----- Trecho do documento

A obra é uma instalação que utiliza fotografia para falar de imagem (fig2),
sobretudo da relação homem máquina, ou, homem aparelho, numa leitura
flusseriana. A obra aprofunda a questão da crítica a imagem técnica, segue com ela
ao invés de reproduzir-la, inventa novos problemas na medida em que experimenta
processos outros. Processos exteriores a ciência régia do aparelho fotográfico,
configurando-se, portanto, máquina de guerra. A fotógrafa neste trabalho substitui o
par organização formação (enquadramento-captura), pelo par consistência
composição, fruto do trajeto no qual a artista vai a procura das singularidades das
matérias tomadas por ela como materiais, ao invés de reproduzir processos
anteriores segue, pois como se sabe, “seguir não é o mesmo que reproduzir...

----------
----- Dados fornecidos

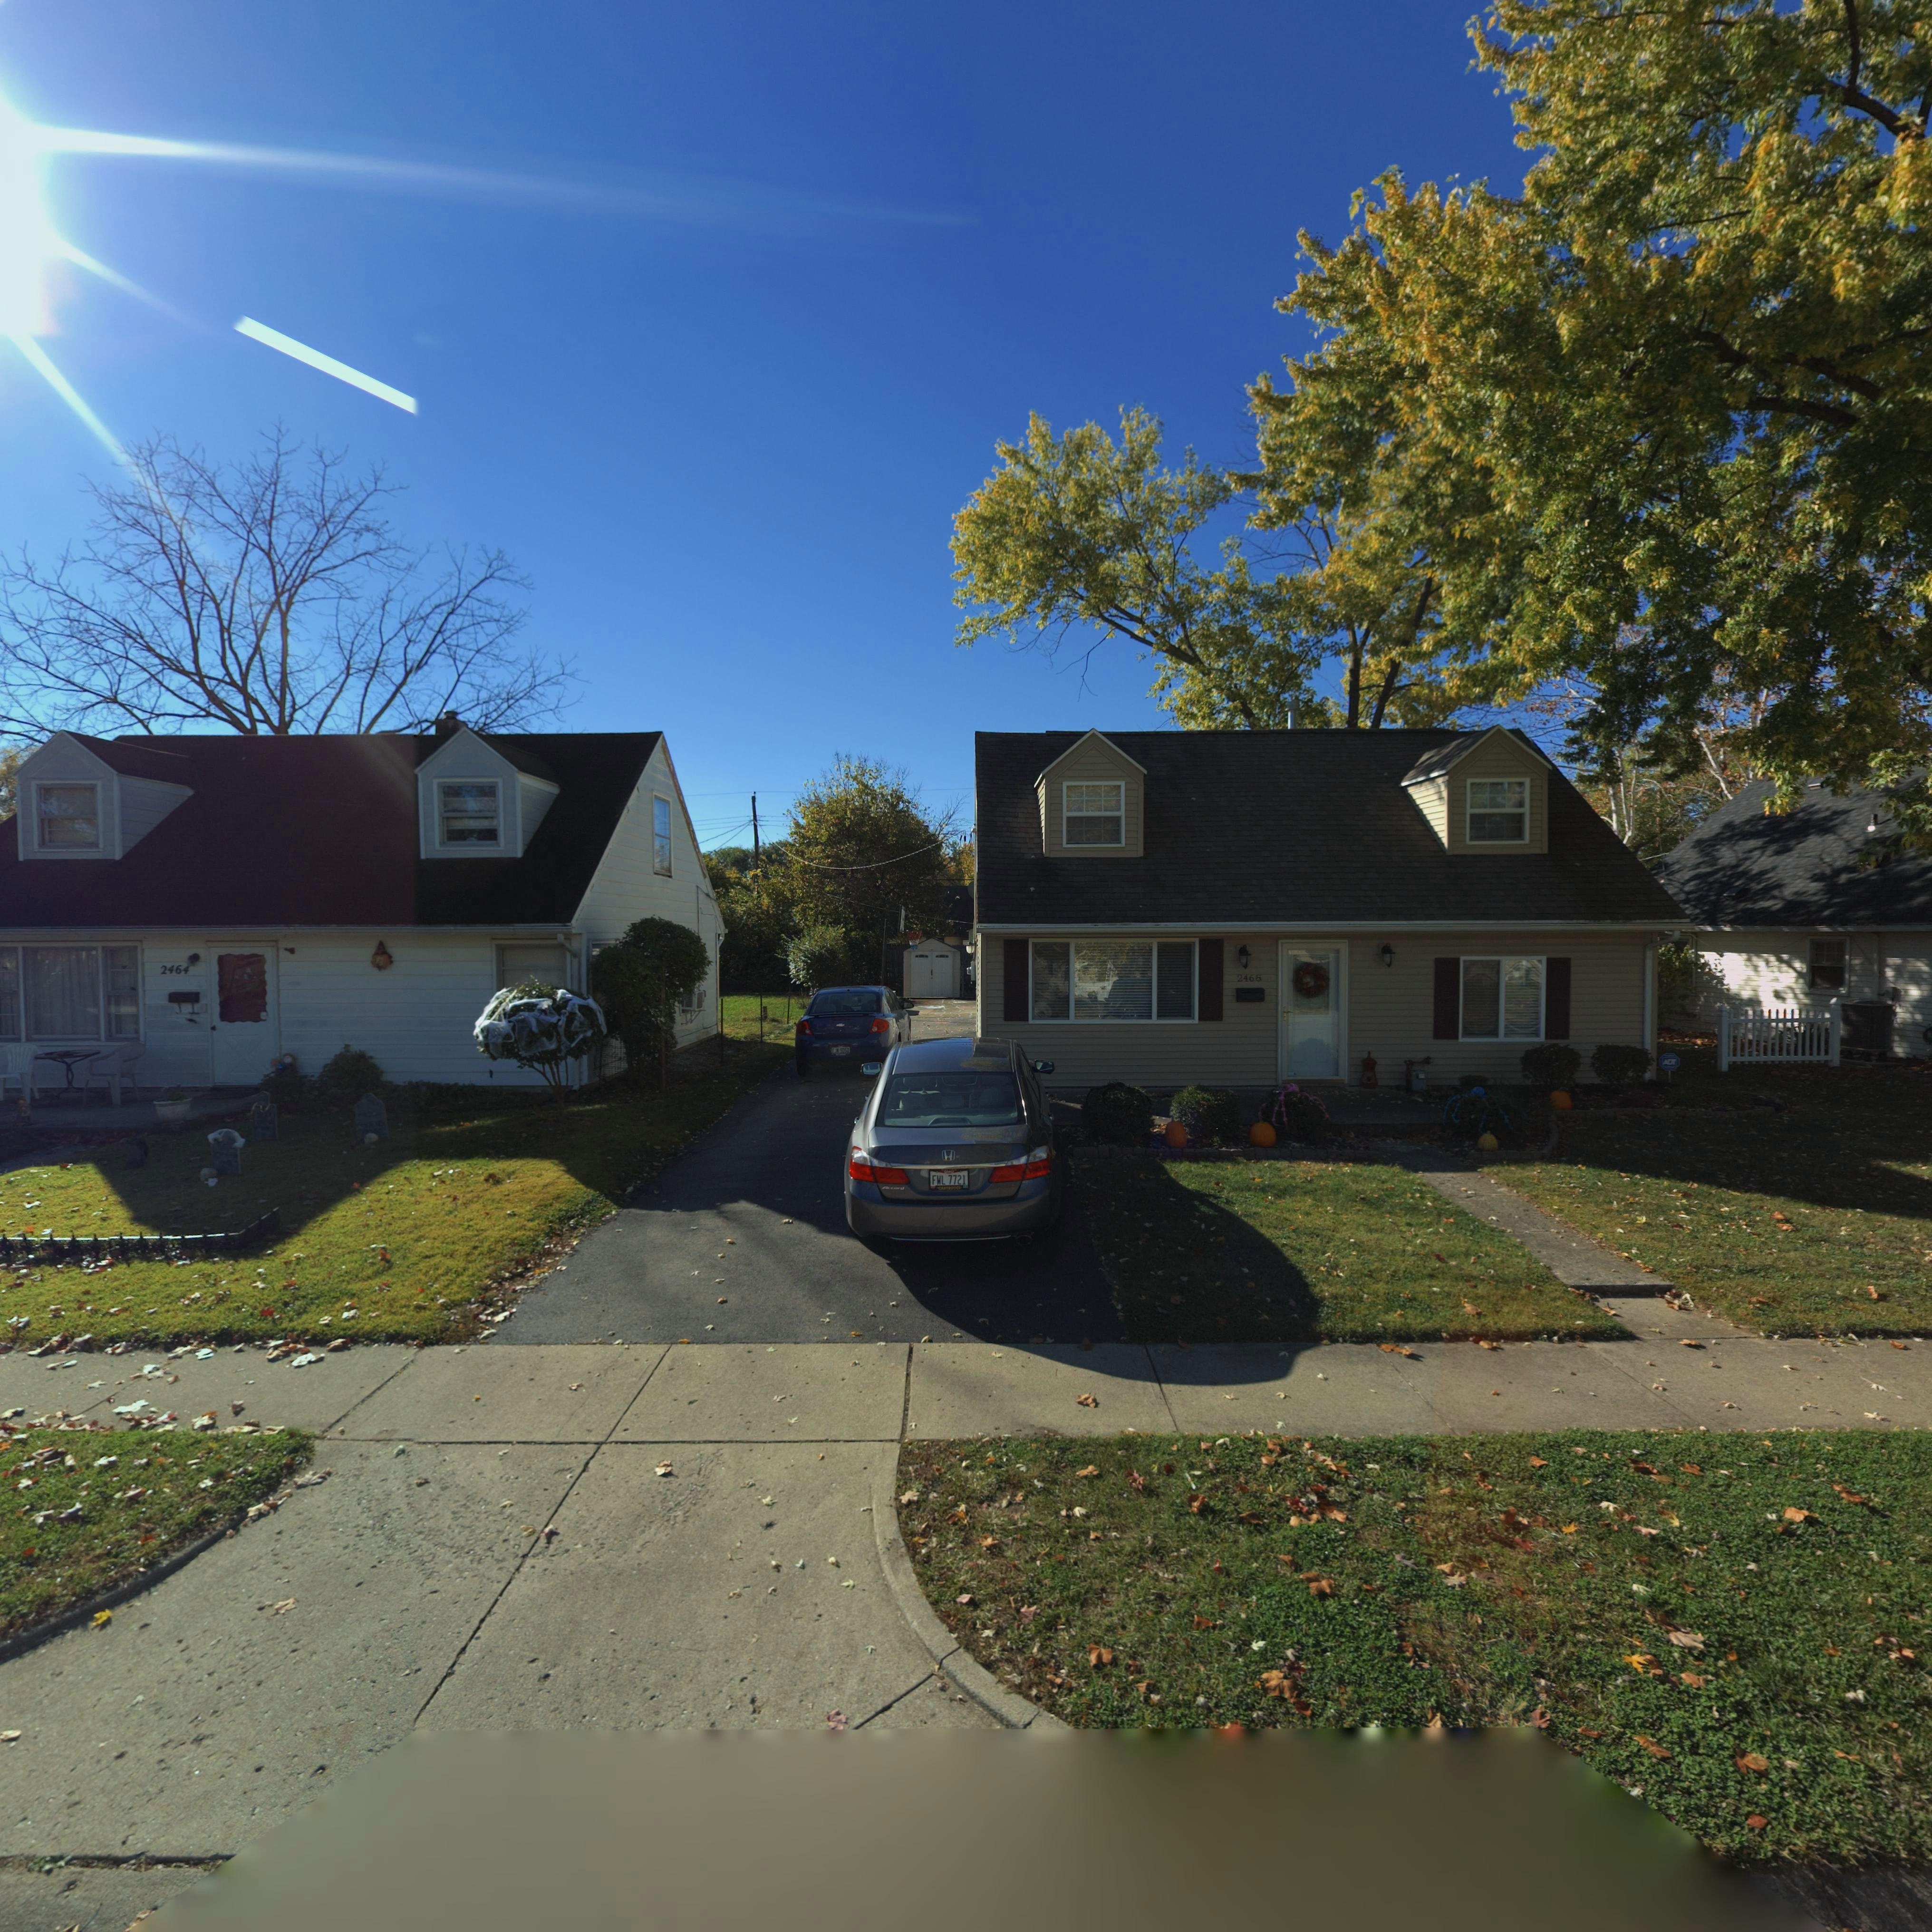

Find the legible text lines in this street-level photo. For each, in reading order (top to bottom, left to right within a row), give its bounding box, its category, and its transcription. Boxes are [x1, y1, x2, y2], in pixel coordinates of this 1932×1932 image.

----------

Tarefa a realizar ▸ Reproduza sem alterações a parte do trecho sobre a instalação fotográfica que começa nas palavras "A obra é uma" e vai até "mesmo que reproduzir...", inclusive.

Solução completa ▸
A obra é uma instalação que utiliza fotografia para falar de imagem (fig2),
sobretudo da relação homem máquina, ou, homem aparelho, numa leitura
flusseriana. A obra aprofunda a questão da crítica a imagem técnica, segue com ela
ao invés de reproduzir-la, inventa novos problemas na medida em que experimenta
processos outros. Processos exteriores a ciência régia do aparelho fotográfico,
configurando-se, portanto, máquina de guerra. A fotógrafa neste trabalho substitui o
par organização formação (enquadramento-captura), pelo par consistência
composição, fruto do trajeto no qual a artista vai a procura das singularidades das
matérias tomadas por ela como materiais, ao invés de reproduzir processos
anteriores segue, pois como se sabe, “seguir não é o mesmo que reproduzir...